DreamWorks Animation had lots of success, especially with its “Shrek” franchise, but its films are still marketed on the voices of celebrities like Eddie Murphy who, while they don’t get the salaries they earn in live-action films, still often receive back-end payments. Pixar’s films are sold via strong concepts. They cast to character — you rarely see a marquee actor doing a voice in a movie like “Ratatouille” and “Wall-E.”

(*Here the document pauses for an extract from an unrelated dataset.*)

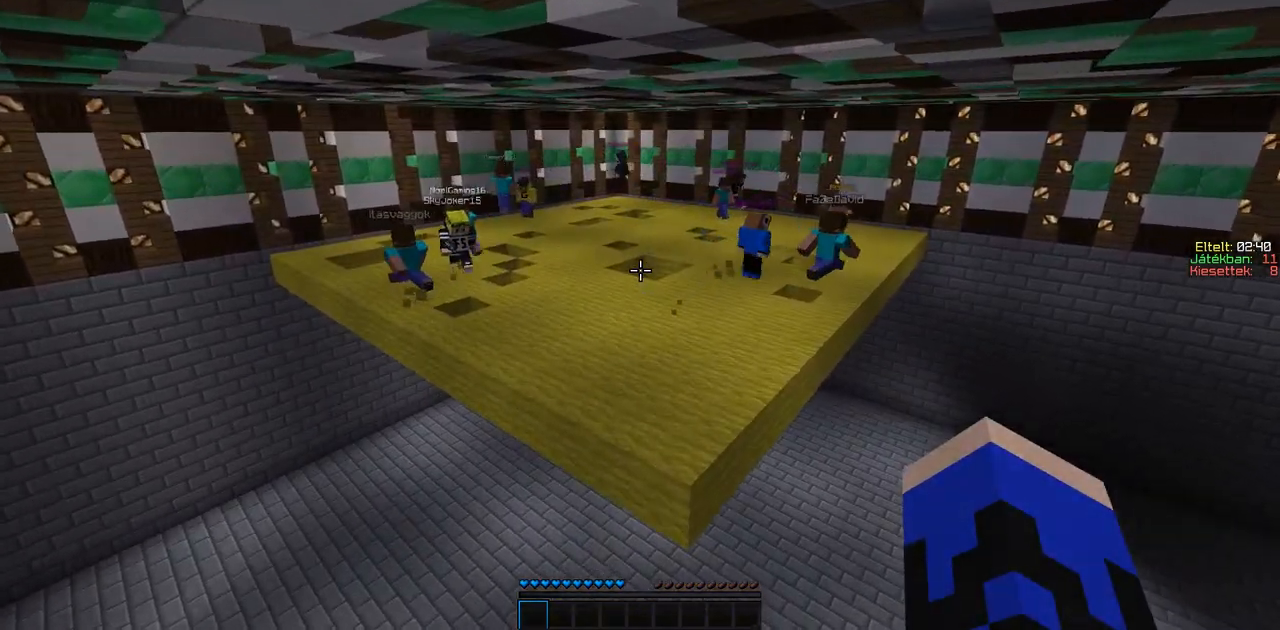
{"keys": ["s"], "events": []}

That’s not to take anything away from Katzenberg, whose thinking has ended up being a big influence on much of present-day Hollywood. But maybe he should consider re-reading the memo after all. Some of DreamWorks’ recent films, notably “Monsters vs. Aliens” and “Megamind,” have felt all too much like “Dick Tracy” when it comes to a focused story and character. What Katzenberg said in 1991 is still true now — for all the appeal of new technology and special effects, the original idea is king.